Los pintores tuvieron la suerte de que Colombia no hubiera sido considerada nunca como un país de pintores. Conscientes de ser los responsables de una función artística nueva, sin estrepitosos antecedentes en el país, los pintores colombianos han empezado por el principio, aprendiendo duramente su arte y su oficio, y ejerciendo al mismo tiempo una vigorosa presión contra el medio. Puede comprobarse que el medio ha empezado a responder.

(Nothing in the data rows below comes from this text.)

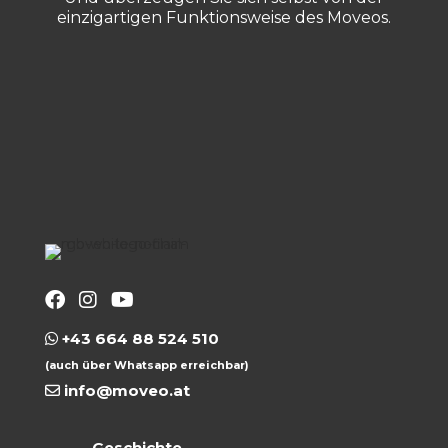
einzigartigen Funktionsweise des Moveos.
+43 664 88 524 510
(auch über Whatsapp erreichbar)
info@moveo.at
Geschichte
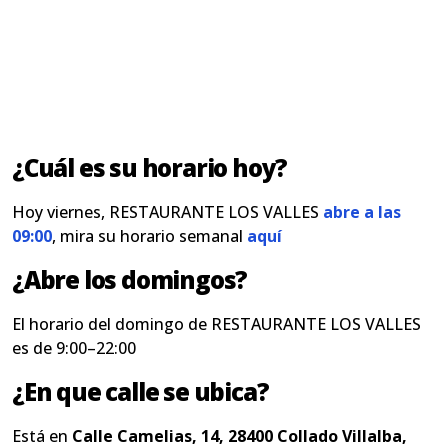
¿Cuál es su horario hoy?
Hoy viernes, RESTAURANTE LOS VALLES
abre a las
09:00
, mira su horario semanal
aquí
¿Abre los domingos?
El horario del domingo de RESTAURANTE LOS VALLES
es de 9:00–22:00
¿En que calle se ubica?
Está en
Calle Camelias, 14, 28400 Collado Villalba,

En la actualidad, contamos con un grupo de pintores que pintan ocho horas al día, y que con una admirable conciencia profesional están echando las bases de un movimiento pictórico colombiano de proyecciones internacionales.
No es enteramente casual que este buen viento que sopla al norte de la pintura, haya coincidido con la aparición de una crítica seria e independiente, de una intransigencia necesaria. Lo más saludable que podría ocurrirle a la literatura es la aparición de una crítica semejante.
Se ha escrito varias veces la historia de la literatura colombiana. Se han intentado numerosos ensayos críticos de autores nacionales, vivos y muertos, y en todo tiempo. Pero en la generalidad de los casos esa labor ha estado interferida por intereses extraños, desde las complacencias de amistad hasta la parcialidad política, y casi siempre distorsionada por un equivocado orgullo patriótico. De otra parte, la intervención clerical en los distintos frentes de la cultura ha hecho de la moral religiosa un factor de tergiversación estética.
La generalidad de los estudios críticos que se escriben en Colombia son eruditos análisis de una obra, de las influencias del autor, y hasta de su personalidad sicológica. Sabemos, por esos estudios, que Guillermo Valencia fue un poeta parnasiano, que sus hemistiquios eran perfectos, y que abrió una ventana por donde entró el viento modernista a renovar el aire enrarecido del romanticismo. Pero nadie nos ha demostrado, de un modo autorizado y definitivo, si era un poeta bueno o malo, ni por qué fue necesario el posterior y espléndido terrorismo poético de Luis Carlos López. La crítica colombiana ha sido una dispendiosa tarea de clasificación, una labor de ordenamiento histórico, pero solo en casos excepcionales un trabajo de valoración. En tres siglos, aún no se nos ha dicho qué es lo que sirve y qué es lo que no sirve en la literatura colombiana. De este modo, el escritor está obligado a ser responsable solo ante sí mismo.
La literatura colombiana, en conclusión general, ha sido un fraude a la nación.